Some things that need to go aren’t so obvious—they lie beneath the surface, buried in the depths of your heart. For example, do you need to forgive someone? Are you holding on to an old grudge with a bitterness that is causing a stench in your life? Perhaps someone wronged you—a family member, a friend, a co-worker, or even your spouse. You may find yourself re-hashing the event over and over again, taking it out like an old photograph to relive the memory, keeping the details fresh in your mind. They may or may not have apologized; even so, you cannot let it go. Unforgiveness eats at the soul, wearing it down. It is a heavy burden to carry, and it only hurts you—not them. One of my favorite sayings puts it this way, “Unforgiveness is like drinking poison and expecting the other person to die.” (Anonymous) 

Maybe your spouse is the one you cannot forgive. They’ve apologized, you say you forgive them, but you keep throwing the past grievance in their face every time you argue about anything, though completely unrelated.
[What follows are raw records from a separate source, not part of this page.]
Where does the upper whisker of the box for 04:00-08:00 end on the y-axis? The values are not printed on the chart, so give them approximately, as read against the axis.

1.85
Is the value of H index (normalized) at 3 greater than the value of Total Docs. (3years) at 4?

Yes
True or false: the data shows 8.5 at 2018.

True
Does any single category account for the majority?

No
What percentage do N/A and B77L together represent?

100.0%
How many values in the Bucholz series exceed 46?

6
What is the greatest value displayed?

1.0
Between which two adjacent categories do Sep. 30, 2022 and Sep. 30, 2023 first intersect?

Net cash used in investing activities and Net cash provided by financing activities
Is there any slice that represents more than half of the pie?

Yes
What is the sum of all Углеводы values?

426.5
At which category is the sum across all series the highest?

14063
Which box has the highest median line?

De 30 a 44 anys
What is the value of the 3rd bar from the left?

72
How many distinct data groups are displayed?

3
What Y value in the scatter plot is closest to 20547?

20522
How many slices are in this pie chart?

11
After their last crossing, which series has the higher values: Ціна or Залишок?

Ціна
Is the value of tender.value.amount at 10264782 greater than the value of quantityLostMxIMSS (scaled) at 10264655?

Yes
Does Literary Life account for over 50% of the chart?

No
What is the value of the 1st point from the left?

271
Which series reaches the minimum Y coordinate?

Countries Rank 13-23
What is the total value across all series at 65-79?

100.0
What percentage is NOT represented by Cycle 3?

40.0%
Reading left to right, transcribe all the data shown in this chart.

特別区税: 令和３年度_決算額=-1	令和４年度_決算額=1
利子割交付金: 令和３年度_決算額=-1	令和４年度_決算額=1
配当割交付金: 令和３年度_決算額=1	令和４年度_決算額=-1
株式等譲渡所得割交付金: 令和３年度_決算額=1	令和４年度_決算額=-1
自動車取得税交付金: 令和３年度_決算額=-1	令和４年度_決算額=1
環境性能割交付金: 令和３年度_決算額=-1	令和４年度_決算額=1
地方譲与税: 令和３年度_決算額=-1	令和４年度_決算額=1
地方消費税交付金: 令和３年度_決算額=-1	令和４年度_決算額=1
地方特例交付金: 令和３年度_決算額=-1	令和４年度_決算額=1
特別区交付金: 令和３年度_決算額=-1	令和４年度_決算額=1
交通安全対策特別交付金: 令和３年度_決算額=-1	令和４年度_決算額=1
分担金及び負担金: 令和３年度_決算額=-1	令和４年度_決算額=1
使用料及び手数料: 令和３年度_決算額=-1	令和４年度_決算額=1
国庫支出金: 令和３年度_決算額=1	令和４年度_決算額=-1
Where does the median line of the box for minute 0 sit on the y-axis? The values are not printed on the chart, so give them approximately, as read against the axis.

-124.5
Unforgiveness is like that—it festers and grows and spreads like black mold, making the environment of your relationship toxic. It must be purged, let go, thrown out with the trash. 

In my next column, I will continue to explore ways in which to clean house for the New Year.  Out with the old, in with the new!  Newness keeps life exciting and moving forward.  It keeps you alive!

Anne Gagliano has been married to Captain Mike Gagliano of the Seattle (WA) Fire Department for 26 years. She and her husband lecture together on building and maintaining a strong marriage.